There was also an abundance of mud and puddles. A significant part of our summer pasture was river bottom. Thus, we moved cows inland as the water kept coming. We also had to fix fence. Our son is ordinarily horseback, but in the spring when the horses are shedding, his allergies get the better of him. Therefore, he was on his Yamaha motorbike.
At one spot, my hubby went through the brush on his horse, while our son stayed near the road. The road was underwater, but had a gravel base, so he zipped his bike forward. There was more mud than gravel, and before he knew it, his motorbike was stuck. Like a boot sucked away in an aggressive mud hole, his tires sank.
Being a young teen, he did not give up. He pushed; he pulled. Nothing.
My hubby came to give him a hand. Nothing.
Finally a tow strap was used and out came the bike.
Our son kept saying, “I really thought I could make it.” We thought so too! No one was mad; it was just an unforeseen circumstance.
It seems we’ve had a lot of those lately. On a personal level, yes. Yet, also on a community, state and even world stage; we’ve seen a lot of surprises.
Certainly, we’ve seen ups and downs. Who knows where the cattle market will be by the time you read this.
Hopefully, we’ve also seen the power of community, despite social distancing. When challenges arise, we adjust and come up with solutions.
We also keep dreaming.
During this corona quarantine, it has been interesting to hear so many perspectives. One thing is certain though: We all want to see the end to coronavirus.
What we want doesn’t always happen when we want it.
I’ve told this to my kids multiple times, especially when they were little. As little people, it is harder to understand when my want doesn’t line up with circumstances:
You cannot ride your horse in the middle of a blizzard.
The kittens do not want to live in your closet.
Fish do not like to be tickled.
As adults, it may be easier to understand, but there is still obvious tension between what we want and current reality.
A want represents a dream, a hope, a longing – something we really desire. A want also signifies that there is a lack. Either something stands in the way of that want or there are steps to take to make the want a reality.
Something is unfulfilled while a longing exists. This is the tension of a want. There will always be tension in life, but we must identify which things we want to pursue and which ones aren’t worth it to us.

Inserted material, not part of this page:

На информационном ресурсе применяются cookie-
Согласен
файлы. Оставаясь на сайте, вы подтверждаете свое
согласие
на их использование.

I want a new truck, but I do not want the price tag.
I want my herd to grow, so I need to buy cattle and make a long-term plan based on my budget.

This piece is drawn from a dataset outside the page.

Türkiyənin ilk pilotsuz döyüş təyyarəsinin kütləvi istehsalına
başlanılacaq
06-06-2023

I want to sleep, so I need to stop my brain from solving all the problems of the world.
Some things are out of our control, so our wants may live in limbo as we can only control our reaction to situations. However, the big part of this is recognizing we are OK to live in the tension.
Maybe you’re not type A like me, and living in tension is easy for you. That’s awesome. For those of us who like to fix and solve, living in tension is like having hives and not being able to scratch.
Lately, I’ve been learning a lot.
I’ve also tried a plethora of coping mechanisms.
Nothing changes the tension except doing the best we can to achieve goals and relinquishing control of the things that aren’t up to us.
It may also help us to again revisit the why question: Why am I doing what I do?
We are involved in agriculture because our hearts are drawn to animals and land stewardship. We want to see conditions improve on land. It is exciting to see animals thrive. We want the industry as a whole to flourish.
The next question then becomes: What am I willing to risk to get there?
Risk is a hairy topic because it might mean a small step to one person and a huge step to another. There isn’t a right or wrong answer. It simply becomes a question of what we, as individuals, are willing to do to make our goals happen.
Whatever that process looks like, we can be guaranteed some tension. May it be the kind of tension that holds us in check as we work toward goals!